WHAT YOU NEED TO DO |
For the records below, print the lines from the line with "### Return type" through the line with "Get SAML Configuration" exactly as written; include both end lines and exclude the rest.

EXERCISE MATERIALS |
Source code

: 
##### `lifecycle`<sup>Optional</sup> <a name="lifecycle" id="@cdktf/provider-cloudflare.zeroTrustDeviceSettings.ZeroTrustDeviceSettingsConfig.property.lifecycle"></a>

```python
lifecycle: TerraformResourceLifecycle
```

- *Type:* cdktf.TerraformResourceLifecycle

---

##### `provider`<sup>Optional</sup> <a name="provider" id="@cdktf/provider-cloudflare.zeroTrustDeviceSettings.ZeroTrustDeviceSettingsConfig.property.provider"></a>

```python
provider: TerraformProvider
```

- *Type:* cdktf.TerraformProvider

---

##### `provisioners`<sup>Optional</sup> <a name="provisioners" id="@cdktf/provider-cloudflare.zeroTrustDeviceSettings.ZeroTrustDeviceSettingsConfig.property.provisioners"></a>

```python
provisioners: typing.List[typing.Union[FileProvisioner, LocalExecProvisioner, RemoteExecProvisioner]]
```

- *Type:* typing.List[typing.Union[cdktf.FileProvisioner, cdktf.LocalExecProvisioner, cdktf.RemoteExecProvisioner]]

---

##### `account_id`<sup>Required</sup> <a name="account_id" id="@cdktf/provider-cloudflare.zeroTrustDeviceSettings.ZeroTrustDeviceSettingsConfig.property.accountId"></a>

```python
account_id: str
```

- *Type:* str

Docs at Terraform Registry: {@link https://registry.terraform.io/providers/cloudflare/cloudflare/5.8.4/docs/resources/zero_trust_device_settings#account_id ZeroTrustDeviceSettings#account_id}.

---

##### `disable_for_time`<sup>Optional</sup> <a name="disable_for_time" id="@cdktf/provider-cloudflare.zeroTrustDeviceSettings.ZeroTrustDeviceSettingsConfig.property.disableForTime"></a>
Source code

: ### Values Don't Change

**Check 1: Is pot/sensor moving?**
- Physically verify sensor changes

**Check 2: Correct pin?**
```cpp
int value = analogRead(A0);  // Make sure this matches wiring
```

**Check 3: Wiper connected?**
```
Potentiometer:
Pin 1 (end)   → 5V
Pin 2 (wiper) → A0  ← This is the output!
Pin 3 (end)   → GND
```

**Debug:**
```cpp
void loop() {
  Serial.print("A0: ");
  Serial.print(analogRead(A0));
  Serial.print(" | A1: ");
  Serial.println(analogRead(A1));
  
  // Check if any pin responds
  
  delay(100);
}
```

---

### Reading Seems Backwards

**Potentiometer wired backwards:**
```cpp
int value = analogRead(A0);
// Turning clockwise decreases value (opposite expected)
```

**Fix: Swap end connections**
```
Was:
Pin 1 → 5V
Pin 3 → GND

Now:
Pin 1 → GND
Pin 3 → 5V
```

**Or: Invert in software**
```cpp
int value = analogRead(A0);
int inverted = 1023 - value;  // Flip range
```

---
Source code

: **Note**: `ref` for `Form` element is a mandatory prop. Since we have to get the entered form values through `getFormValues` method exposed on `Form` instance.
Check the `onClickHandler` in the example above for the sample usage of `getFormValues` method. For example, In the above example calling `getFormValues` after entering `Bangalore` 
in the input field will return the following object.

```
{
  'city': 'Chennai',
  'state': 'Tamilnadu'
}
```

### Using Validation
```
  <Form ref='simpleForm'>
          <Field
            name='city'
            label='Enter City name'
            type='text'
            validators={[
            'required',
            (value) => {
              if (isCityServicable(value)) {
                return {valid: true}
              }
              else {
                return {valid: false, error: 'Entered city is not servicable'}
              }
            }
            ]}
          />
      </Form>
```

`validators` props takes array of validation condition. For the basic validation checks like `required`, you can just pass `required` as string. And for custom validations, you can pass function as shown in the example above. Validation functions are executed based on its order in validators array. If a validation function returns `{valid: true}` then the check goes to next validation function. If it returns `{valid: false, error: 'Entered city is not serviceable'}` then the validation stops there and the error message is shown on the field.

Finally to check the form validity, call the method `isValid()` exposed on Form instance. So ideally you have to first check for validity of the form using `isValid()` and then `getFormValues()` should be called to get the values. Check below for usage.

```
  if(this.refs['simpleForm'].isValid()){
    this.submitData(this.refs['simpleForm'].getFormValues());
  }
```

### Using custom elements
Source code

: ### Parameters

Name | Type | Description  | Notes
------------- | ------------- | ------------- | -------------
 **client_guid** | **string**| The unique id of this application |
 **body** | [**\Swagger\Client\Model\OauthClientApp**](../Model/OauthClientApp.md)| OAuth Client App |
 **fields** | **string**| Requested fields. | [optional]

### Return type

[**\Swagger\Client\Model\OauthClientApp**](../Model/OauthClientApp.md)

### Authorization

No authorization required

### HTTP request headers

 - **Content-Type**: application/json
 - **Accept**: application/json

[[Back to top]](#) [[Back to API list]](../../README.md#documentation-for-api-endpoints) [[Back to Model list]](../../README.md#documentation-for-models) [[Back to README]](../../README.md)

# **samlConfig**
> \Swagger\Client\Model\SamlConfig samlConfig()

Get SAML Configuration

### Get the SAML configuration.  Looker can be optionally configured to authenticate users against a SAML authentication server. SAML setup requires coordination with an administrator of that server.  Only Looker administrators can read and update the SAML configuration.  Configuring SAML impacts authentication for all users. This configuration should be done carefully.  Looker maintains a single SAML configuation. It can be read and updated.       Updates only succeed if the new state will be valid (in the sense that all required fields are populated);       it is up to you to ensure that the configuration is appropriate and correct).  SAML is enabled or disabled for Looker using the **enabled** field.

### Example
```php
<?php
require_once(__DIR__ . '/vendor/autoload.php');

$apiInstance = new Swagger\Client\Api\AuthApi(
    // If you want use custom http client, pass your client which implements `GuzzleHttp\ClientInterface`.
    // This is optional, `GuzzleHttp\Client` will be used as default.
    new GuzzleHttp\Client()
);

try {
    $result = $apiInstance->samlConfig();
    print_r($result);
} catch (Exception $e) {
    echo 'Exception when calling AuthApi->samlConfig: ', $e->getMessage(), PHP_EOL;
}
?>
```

FINAL ANSWER |
### Return type

[**\Swagger\Client\Model\OauthClientApp**](../Model/OauthClientApp.md)

### Authorization

No authorization required

### HTTP request headers

 - **Content-Type**: application/json
 - **Accept**: application/json

[[Back to top]](#) [[Back to API list]](../../README.md#documentation-for-api-endpoints) [[Back to Model list]](../../README.md#documentation-for-models) [[Back to README]](../../README.md)

# **samlConfig**
> \Swagger\Client\Model\SamlConfig samlConfig()

Get SAML Configuration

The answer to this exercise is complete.